Но все омрачало ее раскаяние и чувство вины за смерть отца. Снова и снова она ставила под вопрос правильность своего решения спастись бегством. Хотя в глубине души она понимала, что не виновата в убийстве, с точки зрения закона она, вероятно, была виновна, и ее побег только усугублял ее возможную виновность. Тот факт, что Люсьен заплатил за поддельный паспорт на имя Аделаиды Маркхэм, позволивший ей выехать из страны, только ухудшал дело (модельер подозревал, что Лиза не в ладах с законом, но, горя желанием использовать ее в качестве манекенщицы, не стал задавать ей слишком много вопросов). В ее памяти навсегда запечатлелся образ ее дорогого отца, дымящийся труп которого лежал на кровати в коттедже арендатора в ту ужасную ночь. Человек, который всю жизнь посвятил правому делу, был загублен своей греховной дочерью…

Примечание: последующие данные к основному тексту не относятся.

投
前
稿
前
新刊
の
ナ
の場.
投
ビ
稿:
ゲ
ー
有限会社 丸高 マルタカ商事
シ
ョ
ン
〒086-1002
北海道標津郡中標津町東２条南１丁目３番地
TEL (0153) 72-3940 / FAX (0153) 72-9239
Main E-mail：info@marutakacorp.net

Переворачивая страницы газеты «Таймс» (Люсьен, как и многие другие щеголеватые французы, слыл англофилом и подписывался на лондонскую газету, чтобы не отставать от моды), она увидела заголовок: «Лорд Понтефракт венчается с леди Сибил Хардвик». Ее затрясло, когда она начала читать:
«Третий граф Понтефракт, унаследовавший две недели назад этот титул после сенсационного убийства его деда, второго графа, в Понтефракт Холле, Йоркшир, удивил графство женитьбой на леди Сибил Хардвик, состоявшейся вчера в Неттлфилд Холле. Непристойная торопливость новобрачных вызвана необходимостью отъезда лорда Понтефракта в Индию на пароходе «Звезда Востока». Новый граф, бывший Адам Торн, поклялся разыскать второго индуса — убийцу своего деда и предать его суду. Полагают, что двое мужчин, один из которых был убит на территории Понтефракт Холла, являются фанатиками из секты, поклоняющейся индусской богине Кали. Новая графиня Понтефракт — дочь графа и графини Неттлфилд…»
— Аделаида, ты готова?
Она обернулась и увидела, что ее хозяин торопливо спускается по лестнице из своей спальни. Люсьен был изящного телосложения, на два дюйма ниже Лизы, но в своем великолепно сшитом вечернем одеянии он все же выглядел элегантно, а в Париже за элегантность прощалось многое.
У подножия лестницы он остановился.
— Что случилось? Почему ты плачешь?
— Это… ничего. — Она положила «Таймс» опять на стол и, зарыдав, упала в кресло. «Адам, — думала она. — Моя любовь, мой рыцарь, весь мир… и он женился на ком-то другом. А я вынашиваю его ребенка… что же мне делать?»
— Перестань плакать! Сейчас же перестань! Ты испортишь платье.
Люсьен подошел к ней и затопал ногами.
— Отстаньте от меня с вашим платьем, — всхлипывала она. — Я не могу пойти на бал. Мне хочется умереть. — Она закрыла лицо руками.